__TASK LIST__
1. Answer these from the spray ice claims, one line each: (a) In the claim beginning "A spray ice drilling structure located in a body of water", what extends through the passageway? (b) In the method for drilling a well, under what condition is water withdrawn from the body of water? (c) In the method for constructing a spray ice structure, what is removed in the final step?
2. Extend the spray ice claims with one more claim that follows on from the last step shown.

* start PAGE TEXT *

25. A spray ice drilling structure located in a body of water which is at least partially covered by floating ice, comprising:
(a) an inner drilling platform portion which extends from the bottom of the body of water to a level above the floating ice, at least part of the drilling platform portion being substantially level and compacted; (b) an outer barrier portion which abuts the drilling platform portion which extends from the bottom of the body of water to a freeboard higher than the level of the drilling platform portion, and which is adapted to both laterally confine the drilling platform portion and to protect the drilling platform portion from natural ice forces, wherein the barrier portion surrounds most of the drilling platform portion and wherein the barrier portion has an opening which provides a passageway to the drilling platform portion; and (c) a spray ice ramp which extends through the passageway.
12. A method for drilling a well in a body of water which is at least partially covered by floating ice, comprising the steps of;
(a) withdrawing water from the body of water when the temperature of the air is below the freezing temperature of the water; (b) spraying the water upwardly and laterally in a stream through the air to cause the water to freeze into spray ice as it passes through the air; (c) directing the stream to cause the spray ice to be deposited at a location on the floating ice which is laterally offset from the position from which the water is sprayed and to cause the spray ice thus deposited to build up into a grounded spray ice drilling structure having an inner drilling platform portion and an abutting outer barrier portion which has a greater freeboard than the barrier and which is adapted to both laterally confine the drilling platform portion and to protect the drilling platform portion from natural ice forces; (d) mobilizing drilling equipment, supplies and facilities onto the drilling platform portion; and (e) drilling downward through the drilling platform portion and into a subterranean formation.
8. A method for constructing a spray ice structure in a body of water which is at least partially covered by floating ice, comprising the steps of:
(a) withdrawing water from the body of water when the temperature of the air is below the freezing temperature of the water; (b) spraying the water upwardly and laterally through the air to cause the water to freeze into spray ice as it passes through the air; (c) directing the stream to cause the spray ice to be deposited at a location on the floating ice which is laterally offset from the position from which the water is sprayed and to cause the spray ice thus deposited to build up into a grounded spray ice structure having an inner portion and an abutting outer portion, wherein the inner portion is surcharged with spray ice, wherein buildup of the outer portion is completed after buildup of the inner portion, wherein the outer portion is built up until it has a greater freeboard than the inner portion, and until it is adapted to both laterally confine the inner portion and to protect the inner portion from natural ice forces, and wherein an opening is left in the outer portion to provide a passageway to the inner portion; and (d) removing the surcharge of spray ice from at least part of the inner portion.

* end PAGE TEXT *
* start DATA SHOWN *

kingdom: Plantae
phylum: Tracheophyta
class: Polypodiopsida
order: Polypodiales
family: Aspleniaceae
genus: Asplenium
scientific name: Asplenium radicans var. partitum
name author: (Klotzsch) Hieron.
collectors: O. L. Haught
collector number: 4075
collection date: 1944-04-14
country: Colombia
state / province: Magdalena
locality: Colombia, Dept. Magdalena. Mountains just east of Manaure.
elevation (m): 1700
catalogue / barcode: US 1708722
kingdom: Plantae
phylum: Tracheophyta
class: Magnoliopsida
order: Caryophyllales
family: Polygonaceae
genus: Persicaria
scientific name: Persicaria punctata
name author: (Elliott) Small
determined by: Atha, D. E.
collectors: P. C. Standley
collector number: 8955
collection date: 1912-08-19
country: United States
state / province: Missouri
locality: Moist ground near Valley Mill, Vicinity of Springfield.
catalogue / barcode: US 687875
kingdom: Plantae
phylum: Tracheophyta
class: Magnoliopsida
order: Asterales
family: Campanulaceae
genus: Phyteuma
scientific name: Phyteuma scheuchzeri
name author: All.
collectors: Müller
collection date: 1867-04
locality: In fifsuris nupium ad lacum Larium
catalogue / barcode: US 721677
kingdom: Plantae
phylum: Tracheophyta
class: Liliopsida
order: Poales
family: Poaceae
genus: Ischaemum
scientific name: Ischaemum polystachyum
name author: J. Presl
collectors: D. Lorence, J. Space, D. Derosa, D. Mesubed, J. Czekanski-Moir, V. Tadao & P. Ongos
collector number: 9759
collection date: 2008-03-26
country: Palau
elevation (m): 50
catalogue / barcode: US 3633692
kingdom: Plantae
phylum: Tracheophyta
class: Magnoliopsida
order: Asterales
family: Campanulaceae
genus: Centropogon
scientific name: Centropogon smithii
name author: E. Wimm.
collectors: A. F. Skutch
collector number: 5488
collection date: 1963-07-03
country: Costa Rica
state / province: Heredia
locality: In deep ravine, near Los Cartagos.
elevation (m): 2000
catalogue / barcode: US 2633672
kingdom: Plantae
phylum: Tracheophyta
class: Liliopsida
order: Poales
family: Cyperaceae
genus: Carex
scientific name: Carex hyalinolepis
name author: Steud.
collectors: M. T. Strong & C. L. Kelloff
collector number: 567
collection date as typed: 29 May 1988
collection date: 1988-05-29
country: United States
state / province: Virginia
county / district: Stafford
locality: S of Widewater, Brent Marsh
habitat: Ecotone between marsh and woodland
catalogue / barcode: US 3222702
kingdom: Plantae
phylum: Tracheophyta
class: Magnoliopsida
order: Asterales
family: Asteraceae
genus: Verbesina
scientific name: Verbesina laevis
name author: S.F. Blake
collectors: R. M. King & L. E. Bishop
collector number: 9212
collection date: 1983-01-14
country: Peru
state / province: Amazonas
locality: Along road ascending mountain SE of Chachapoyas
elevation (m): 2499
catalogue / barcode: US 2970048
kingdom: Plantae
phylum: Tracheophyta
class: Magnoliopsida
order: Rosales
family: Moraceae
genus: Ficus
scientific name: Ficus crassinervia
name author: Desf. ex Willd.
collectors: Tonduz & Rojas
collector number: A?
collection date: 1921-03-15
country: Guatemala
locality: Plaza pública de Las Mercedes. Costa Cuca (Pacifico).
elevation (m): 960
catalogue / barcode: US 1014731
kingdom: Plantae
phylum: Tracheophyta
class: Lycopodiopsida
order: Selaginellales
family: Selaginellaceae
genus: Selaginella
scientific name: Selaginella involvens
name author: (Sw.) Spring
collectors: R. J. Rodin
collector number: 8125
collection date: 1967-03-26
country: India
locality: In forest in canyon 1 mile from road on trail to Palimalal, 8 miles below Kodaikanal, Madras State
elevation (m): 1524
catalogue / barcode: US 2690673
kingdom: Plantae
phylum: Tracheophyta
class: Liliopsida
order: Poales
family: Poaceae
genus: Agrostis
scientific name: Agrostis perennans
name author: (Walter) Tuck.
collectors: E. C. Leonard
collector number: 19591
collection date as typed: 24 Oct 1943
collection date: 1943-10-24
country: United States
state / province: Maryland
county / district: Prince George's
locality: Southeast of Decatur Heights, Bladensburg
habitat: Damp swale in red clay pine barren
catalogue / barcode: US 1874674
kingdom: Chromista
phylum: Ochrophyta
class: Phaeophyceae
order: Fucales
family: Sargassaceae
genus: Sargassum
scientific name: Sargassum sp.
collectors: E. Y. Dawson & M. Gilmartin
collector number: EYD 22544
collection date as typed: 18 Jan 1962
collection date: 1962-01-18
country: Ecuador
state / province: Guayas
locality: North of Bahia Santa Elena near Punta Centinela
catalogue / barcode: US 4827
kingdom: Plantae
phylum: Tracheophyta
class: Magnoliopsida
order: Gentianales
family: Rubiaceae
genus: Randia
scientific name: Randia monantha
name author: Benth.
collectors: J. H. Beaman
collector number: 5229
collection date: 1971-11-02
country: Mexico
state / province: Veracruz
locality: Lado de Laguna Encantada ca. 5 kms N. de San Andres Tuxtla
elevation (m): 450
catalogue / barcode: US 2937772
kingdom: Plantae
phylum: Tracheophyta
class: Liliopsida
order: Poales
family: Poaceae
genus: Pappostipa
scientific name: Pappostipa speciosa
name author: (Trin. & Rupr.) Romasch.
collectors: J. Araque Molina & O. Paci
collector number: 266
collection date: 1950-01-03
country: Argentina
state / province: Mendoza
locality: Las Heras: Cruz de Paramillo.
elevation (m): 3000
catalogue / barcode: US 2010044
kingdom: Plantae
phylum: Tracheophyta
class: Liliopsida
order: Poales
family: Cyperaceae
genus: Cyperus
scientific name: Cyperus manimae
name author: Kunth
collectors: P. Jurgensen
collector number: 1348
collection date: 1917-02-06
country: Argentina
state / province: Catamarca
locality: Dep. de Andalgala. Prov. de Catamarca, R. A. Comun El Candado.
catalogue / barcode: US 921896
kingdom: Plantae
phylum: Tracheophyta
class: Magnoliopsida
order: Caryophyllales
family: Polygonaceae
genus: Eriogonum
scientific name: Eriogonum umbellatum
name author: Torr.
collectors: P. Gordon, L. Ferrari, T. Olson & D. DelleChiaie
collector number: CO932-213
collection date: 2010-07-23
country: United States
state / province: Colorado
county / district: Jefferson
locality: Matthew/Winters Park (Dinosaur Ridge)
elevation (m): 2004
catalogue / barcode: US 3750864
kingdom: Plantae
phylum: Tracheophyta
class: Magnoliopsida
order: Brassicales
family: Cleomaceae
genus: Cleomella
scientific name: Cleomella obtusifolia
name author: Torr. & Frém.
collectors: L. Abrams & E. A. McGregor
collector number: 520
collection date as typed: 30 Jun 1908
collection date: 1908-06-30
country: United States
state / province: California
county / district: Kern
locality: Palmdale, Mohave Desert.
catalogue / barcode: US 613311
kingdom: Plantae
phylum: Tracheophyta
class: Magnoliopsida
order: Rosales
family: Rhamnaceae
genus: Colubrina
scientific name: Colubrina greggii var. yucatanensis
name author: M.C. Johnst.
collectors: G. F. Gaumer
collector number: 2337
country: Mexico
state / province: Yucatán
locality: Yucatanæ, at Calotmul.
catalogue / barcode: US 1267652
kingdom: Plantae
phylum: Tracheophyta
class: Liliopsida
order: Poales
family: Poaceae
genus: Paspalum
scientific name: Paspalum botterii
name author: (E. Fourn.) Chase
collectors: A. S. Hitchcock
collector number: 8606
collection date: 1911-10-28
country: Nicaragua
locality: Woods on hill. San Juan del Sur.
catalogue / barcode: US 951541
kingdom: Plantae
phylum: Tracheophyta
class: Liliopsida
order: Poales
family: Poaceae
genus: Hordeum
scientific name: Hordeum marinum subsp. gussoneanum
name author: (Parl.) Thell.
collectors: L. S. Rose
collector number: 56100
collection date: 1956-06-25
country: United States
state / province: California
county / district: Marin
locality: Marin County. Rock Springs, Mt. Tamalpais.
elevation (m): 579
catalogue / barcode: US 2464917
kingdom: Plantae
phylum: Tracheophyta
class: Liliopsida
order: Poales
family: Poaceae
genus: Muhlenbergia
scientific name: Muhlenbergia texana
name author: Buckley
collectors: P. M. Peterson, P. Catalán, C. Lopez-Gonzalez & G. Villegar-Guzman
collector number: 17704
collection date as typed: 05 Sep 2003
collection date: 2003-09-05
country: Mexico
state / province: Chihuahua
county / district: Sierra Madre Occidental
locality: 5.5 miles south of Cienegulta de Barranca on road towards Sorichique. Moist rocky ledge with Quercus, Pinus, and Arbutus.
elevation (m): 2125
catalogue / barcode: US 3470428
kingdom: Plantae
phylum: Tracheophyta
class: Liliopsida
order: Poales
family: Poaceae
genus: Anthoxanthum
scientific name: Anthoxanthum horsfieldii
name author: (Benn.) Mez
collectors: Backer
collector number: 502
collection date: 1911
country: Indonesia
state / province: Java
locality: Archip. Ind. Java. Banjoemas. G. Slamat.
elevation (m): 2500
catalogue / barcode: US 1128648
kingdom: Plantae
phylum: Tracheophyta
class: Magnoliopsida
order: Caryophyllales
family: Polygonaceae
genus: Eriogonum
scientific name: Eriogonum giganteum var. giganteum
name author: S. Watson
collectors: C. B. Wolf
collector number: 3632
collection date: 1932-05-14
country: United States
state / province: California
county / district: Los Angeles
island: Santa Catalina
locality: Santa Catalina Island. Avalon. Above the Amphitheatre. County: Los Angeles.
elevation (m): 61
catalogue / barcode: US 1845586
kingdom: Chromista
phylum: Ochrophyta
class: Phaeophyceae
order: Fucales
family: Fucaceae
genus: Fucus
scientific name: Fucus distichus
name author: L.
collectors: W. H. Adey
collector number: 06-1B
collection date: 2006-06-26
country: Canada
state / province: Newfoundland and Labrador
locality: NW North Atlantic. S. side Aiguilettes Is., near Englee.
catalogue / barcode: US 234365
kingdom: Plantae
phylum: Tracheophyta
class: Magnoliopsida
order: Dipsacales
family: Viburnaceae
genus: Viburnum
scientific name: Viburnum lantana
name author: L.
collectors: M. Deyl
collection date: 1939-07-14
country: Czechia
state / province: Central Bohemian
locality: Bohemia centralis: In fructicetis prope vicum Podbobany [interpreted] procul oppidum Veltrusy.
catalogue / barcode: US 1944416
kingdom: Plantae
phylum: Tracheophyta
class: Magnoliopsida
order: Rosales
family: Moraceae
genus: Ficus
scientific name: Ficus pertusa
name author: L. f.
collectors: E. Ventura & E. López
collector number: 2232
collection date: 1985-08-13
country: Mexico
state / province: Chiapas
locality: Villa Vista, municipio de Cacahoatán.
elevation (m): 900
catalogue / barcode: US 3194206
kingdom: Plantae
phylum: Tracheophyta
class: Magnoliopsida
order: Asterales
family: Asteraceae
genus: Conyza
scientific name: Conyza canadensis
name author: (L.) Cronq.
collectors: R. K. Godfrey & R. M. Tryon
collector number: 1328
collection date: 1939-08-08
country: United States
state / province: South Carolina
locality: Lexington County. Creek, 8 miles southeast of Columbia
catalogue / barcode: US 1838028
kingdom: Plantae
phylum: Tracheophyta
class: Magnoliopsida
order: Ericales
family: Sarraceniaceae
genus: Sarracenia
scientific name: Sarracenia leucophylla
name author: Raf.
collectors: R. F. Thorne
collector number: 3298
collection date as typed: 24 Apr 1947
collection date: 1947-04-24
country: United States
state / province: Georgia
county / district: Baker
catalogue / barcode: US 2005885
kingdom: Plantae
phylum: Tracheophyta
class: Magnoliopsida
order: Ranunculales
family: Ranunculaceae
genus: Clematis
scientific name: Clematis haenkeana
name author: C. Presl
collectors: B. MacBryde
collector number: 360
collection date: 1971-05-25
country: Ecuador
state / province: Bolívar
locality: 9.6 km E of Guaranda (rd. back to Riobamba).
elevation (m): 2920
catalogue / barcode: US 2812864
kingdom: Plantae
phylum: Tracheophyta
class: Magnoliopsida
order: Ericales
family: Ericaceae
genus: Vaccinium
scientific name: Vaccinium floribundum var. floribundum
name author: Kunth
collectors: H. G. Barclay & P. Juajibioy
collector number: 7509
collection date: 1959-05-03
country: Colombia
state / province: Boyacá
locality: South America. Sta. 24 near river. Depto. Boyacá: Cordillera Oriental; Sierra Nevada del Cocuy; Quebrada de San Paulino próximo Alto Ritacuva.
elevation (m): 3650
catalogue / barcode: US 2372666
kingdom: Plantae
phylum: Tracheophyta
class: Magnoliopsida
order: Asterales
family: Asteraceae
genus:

* end DATA SHOWN *

__THE ANSWERS__
1.
(a) A spray ice ramp.
(b) When the temperature of the air is below the freezing temperature of the water.
(c) The surcharge of spray ice, from at least part of the inner portion.

2.
19. A method for drilling a well in a body of water which is at least partially covered by floating ice, comprising the steps of:
(a) withdrawing water from the body of water when the temperature of the air is below the freezing temperature of the water; (b) spraying the water upwardly and laterally through the air to cause the water to freeze into spray ice as it passes through the air; (c) directing the stream to cause the spray ice to be deposited at a location on the floating ice which is laterally offset from the position from which the water is sprayed and to cause the spray ice thus deposited to build up into a grounded spray ice drilling structure having an inner drilling platform portion and an abutting outer barrier portion, wherein the drilling platform portion is surcharged with spray ice, wherein buildup of the barrier portion is completed after buildup of the drilling platform portion, wherein the barrier portion is built up until it has a greater freeboard than the drilling platform portion and until it is adapted to both laterally confine the drilling platform portion and to protect the drilling platfrom portion from natural ice forces, and wherein an opening is left in the barrier portion to provide a passageway to the drilling platform portion; (d) removing the surcharge of spray ice from at least part of the drilling platform portion and leveling and compacting at least part of the drilling platform portion from which the spray ice is removed; (e) adding a support surface over at least part of the leveled and compacted part of the drilling platform portion; (f) mobilizing drilling equipment, supplies and facilities onto the support surface; and (g) drilling downward through the drilling platform portion and into a subterranean formation.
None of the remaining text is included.